3 minute read
Ice is a Bartender’s Best Friend
ICE
is a Bartender’s Best Friend
Advertisement
Everyone is sick of sh*t ice these days. Once the most overlooked element of cocktail making, it seems nowadays the frozen stuff is finally being given the consideration it deserves. Bartenders across the country, from pubs, to small bars, to high end cocktail venues have come to the realisation that, in many respects, it’s ice over the base spirit that can make or break a cocktail.
This is because ice doesn’t simply chill a drink. Its soluble nature means it will slowly release into a cocktail. This can go one of two ways: a good block will bind the ingredients together as it diffuses, taking the bite off the base spirit while rounding out the flavours and bringing forward new ones. On the other hand, a cloudy block full of impurities and air bubbles – you know, the kind you fish out of the home freezer – can add a range of unfavourable flavours to the drink and will dilute the spirit faster. When in doubt, measure a good block of ice like you would a diamond –it’s all about size, clarity and cut.
WORDS ° Simon Weiss & Damien Liot
Handcrafted ice is more likely to be clearer and denser, meaning overall the block will be harder, colder and better at keeping the drink at a constant, lightly-chilled temperature. You can technically produce high quality frozen water, on a small scale, in house. But from our experience, we just don’t think it’s worth the effort.
That being said, instigating a good ice program within your bar is definitely worth it as it can add about 60 to 80 cents to the cost of each drink sold. Cue the business of premium ice making. Businesses such as Bare Bones Ice Company in Sydney are creating high quality bespoke products to keep it simple for you behind the bar.
Here Simon Weiss and Damien Liot from the Bare Bones team run us through their three standard sizes of ice cut and how you can work with these on a day-to-day basis.
OLD FASHIONED BLOCK
65mm x 45mm x 45mm
The name says it all. The block is the most popular and versatile size of ice.

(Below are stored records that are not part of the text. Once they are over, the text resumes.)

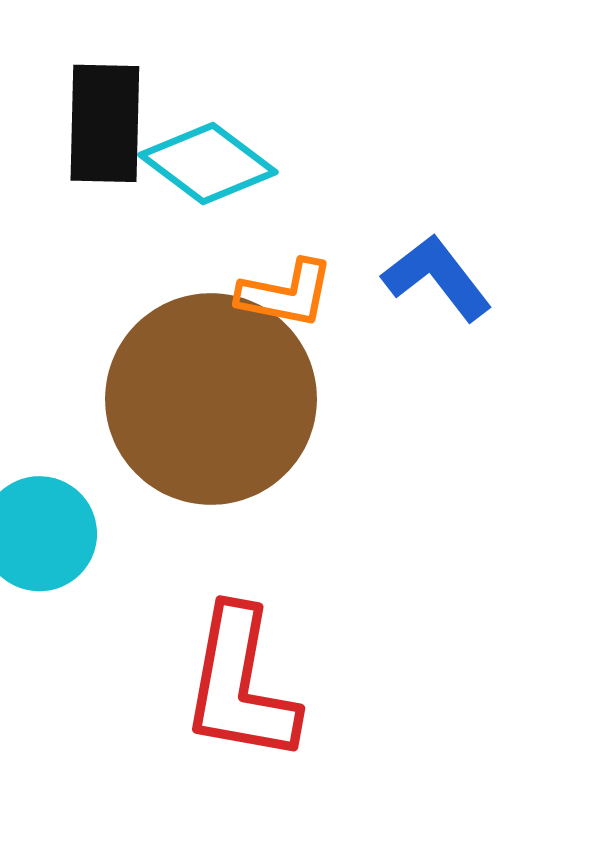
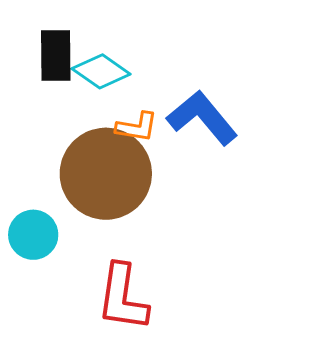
blue L-shape: (437, 278) -> (202, 118), size x1.5

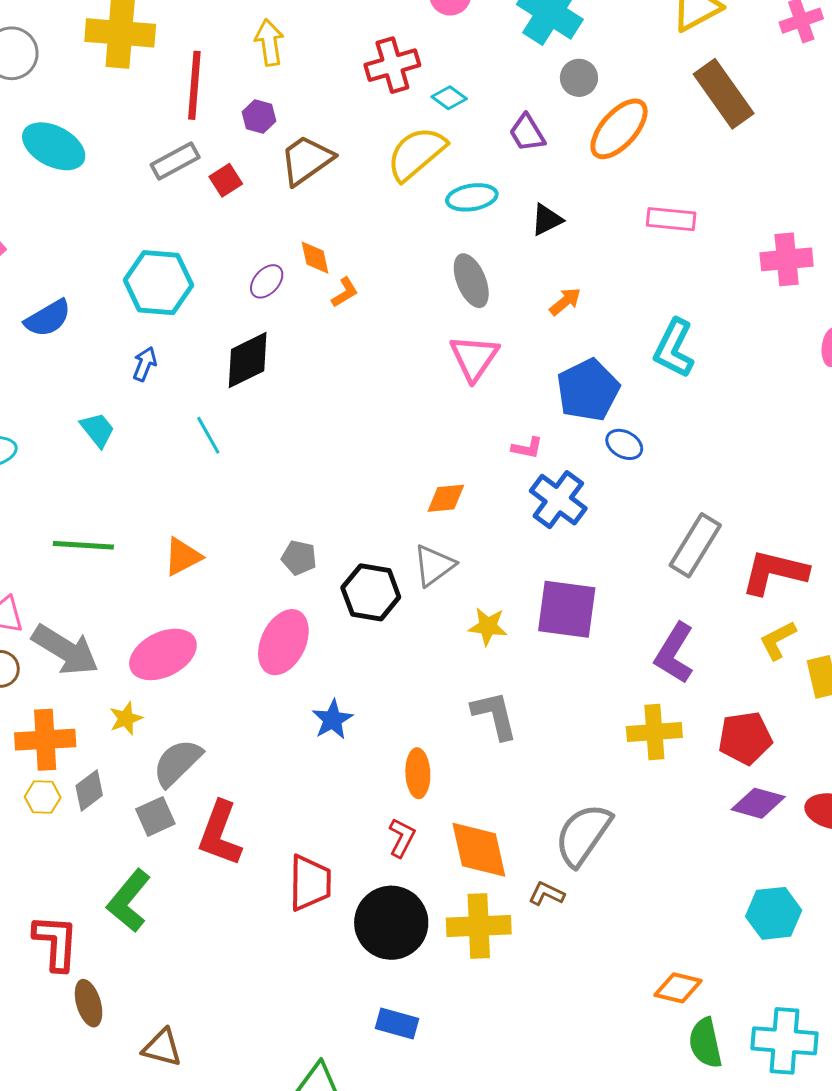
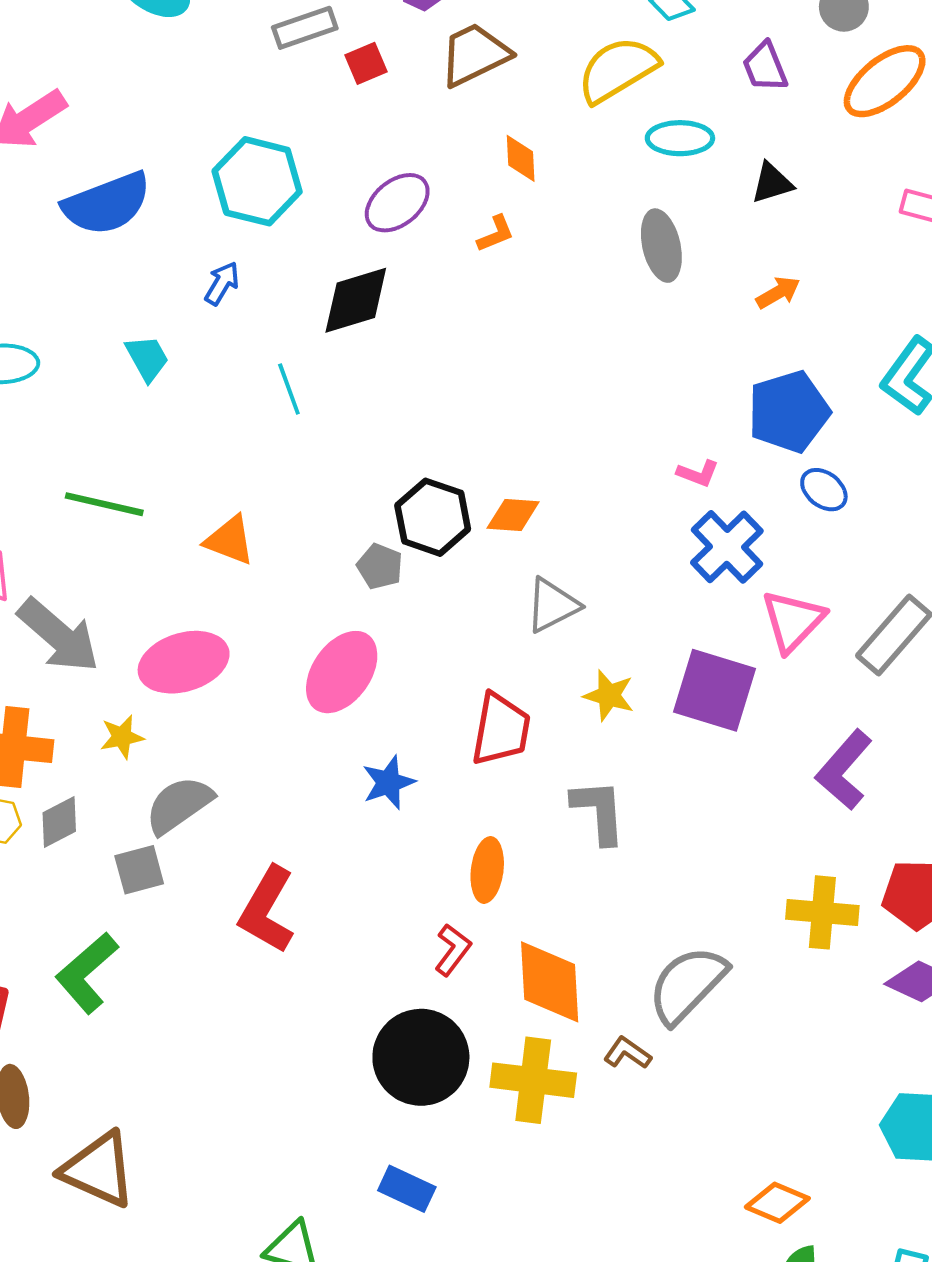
orange diamond: (315, 258) -> (521, 158), moved
purple ellipse: (267, 281) -> (397, 203), size x1.4
blue semicircle: (48, 318) -> (107, 204), size x1.4
pink triangle: (474, 358) -> (793, 621), moved
orange diamond: (446, 498) -> (513, 515), moved
orange triangle: (183, 557) -> (230, 540), turned 39
black hexagon: (371, 592) -> (433, 517), moved
yellow cross: (654, 732) -> (822, 912), moved
red L-shape: (220, 834) -> (267, 910), moved
red trapezoid: (310, 883) -> (501, 729), moved
brown triangle: (162, 1048) -> (98, 1170), size x1.5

If there is only one style of ice in your bar, this should be it. This cut will melt a lot slower than smaller pieces of ice, meaning you have more than enough time to whip out that camera and snap a pick to fulfill all of your Tumblr needs. The ideal ice for your classic Negroni and Old Fashioned styles.
CUBE
50mm x 50mm x 50mm
The OF’s little bro. For all your non-mixing needs. Simply pick the bottle of spirit, pour it over and poof, you’re done. A great one to trim and put in a stemmed glass like the ever-sostylish coupette.
COLLINS SPEAR
135mm x 30mm x 30mm
AKA ‘The Long One’ or ‘The Rod’. Shout out to our people in the wedding planning biz for their love of this bad boy. If you’re whipping up slings and rickeys, or are intent on taking the G&T to the next level, this one’s for you. Grab your favourite gin and tonic combo, add some fresh citrus in a Collins glass and pop in a spear and a metal straw. You just can’t beat that.
CRUSHED ICE
Think brambles, tulips and tiki cocktails. Take a mullet and smash the life out of any of the sizes above. The idea behind this one is the fast melting crushed ice will keep the drinks super cold and diffuse the perfect amount of water into the mix. Bare Bones will be bringing you crushed ice in the very near future.
There you have it. You wouldn’t have a dull cubic zirconia as the centrepiece of a stunning gold ring, so why have poorly made ice at the centre of your precious cocktail creations? Add a diamond in the form of high quality ice cuttings and watch as your drinks truly shine.